## What this task involves:
Update the items below by changing every "ACTA ORDINARIA" to "ACTA EXTRAORDINARIA" and keeping all other text the same. Leave the pictures out of your answer.

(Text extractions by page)
········

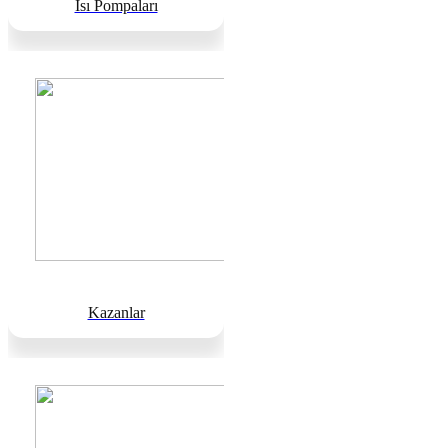
Isı Pompaları
Kazanlar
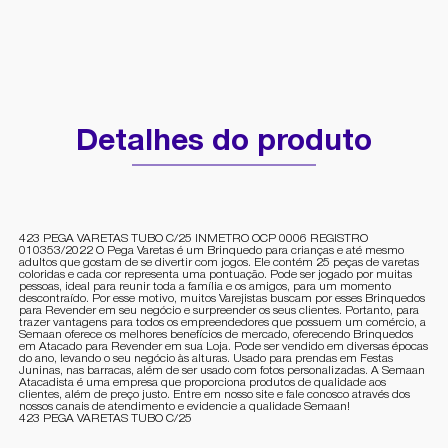
Detalhes do produto
423 PEGA VARETAS TUBO C/25 INMETRO OCP 0006 REGISTRO
010353/2022 O Pega Varetas é um Brinquedo para crianças e até mesmo
adultos que gostam de se divertir com jogos. Ele contém 25 peças de varetas
coloridas e cada cor representa uma pontuação. Pode ser jogado por muitas
pessoas, ideal para reunir toda a família e os amigos, para um momento
descontraído. Por esse motivo, muitos Varejistas buscam por esses Brinquedos
para Revender em seu negócio e surpreender os seus clientes. Portanto, para
trazer vantagens para todos os empreendedores que possuem um comércio, a
Semaan oferece os melhores benefícios de mercado, oferecendo Brinquedos
em Atacado para Revender em sua Loja. Pode ser vendido em diversas épocas
do ano, levando o seu negócio às alturas. Usado para prendas em Festas
Juninas, nas barracas, além de ser usado com fotos personalizadas. A Semaan
Atacadista é uma empresa que proporciona produtos de qualidade aos
clientes, além de preço justo. Entre em nosso site e fale conosco através dos
nossos canais de atendimento e evidencie a qualidade Semaan!
423 PEGA VARETAS TUBO C/25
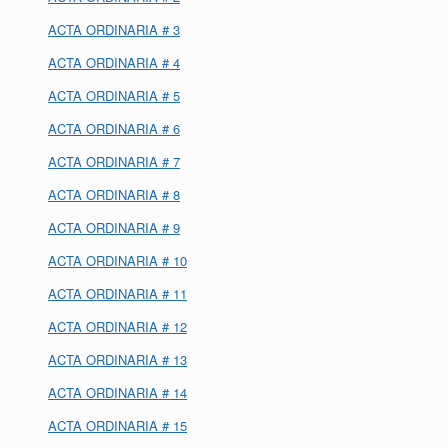
ACTA ORDINARIA # 3
ACTA ORDINARIA # 4
ACTA ORDINARIA # 5
ACTA ORDINARIA # 6
ACTA ORDINARIA # 7
ACTA ORDINARIA # 8
ACTA ORDINARIA # 9
ACTA ORDINARIA # 10
ACTA ORDINARIA # 11
ACTA ORDINARIA # 12
ACTA ORDINARIA # 13
ACTA ORDINARIA # 14
ACTA ORDINARIA # 15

········

## The answer:
Isı Pompaları
Kazanlar
Detalhes do produto
423 PEGA VARETAS TUBO C/25 INMETRO OCP 0006 REGISTRO
010353/2022 O Pega Varetas é um Brinquedo para crianças e até mesmo
adultos que gostam de se divertir com jogos. Ele contém 25 peças de varetas
coloridas e cada cor representa uma pontuação. Pode ser jogado por muitas
pessoas, ideal para reunir toda a família e os amigos, para um momento
descontraído. Por esse motivo, muitos Varejistas buscam por esses Brinquedos
para Revender em seu negócio e surpreender os seus clientes. Portanto, para
trazer vantagens para todos os empreendedores que possuem um comércio, a
Semaan oferece os melhores benefícios de mercado, oferecendo Brinquedos
em Atacado para Revender em sua Loja. Pode ser vendido em diversas épocas
do ano, levando o seu negócio às alturas. Usado para prendas em Festas
Juninas, nas barracas, além de ser usado com fotos personalizadas. A Semaan
Atacadista é uma empresa que proporciona produtos de qualidade aos
clientes, além de preço justo. Entre em nosso site e fale conosco através dos
nossos canais de atendimento e evidencie a qualidade Semaan!
423 PEGA VARETAS TUBO C/25
ACTA EXTRAORDINARIA # 3
ACTA EXTRAORDINARIA # 4
ACTA EXTRAORDINARIA # 5
ACTA EXTRAORDINARIA # 6
ACTA EXTRAORDINARIA # 7
ACTA EXTRAORDINARIA # 8
ACTA EXTRAORDINARIA # 9
ACTA EXTRAORDINARIA # 10
ACTA EXTRAORDINARIA # 11
ACTA EXTRAORDINARIA # 12
ACTA EXTRAORDINARIA # 13
ACTA EXTRAORDINARIA # 14
ACTA EXTRAORDINARIA # 15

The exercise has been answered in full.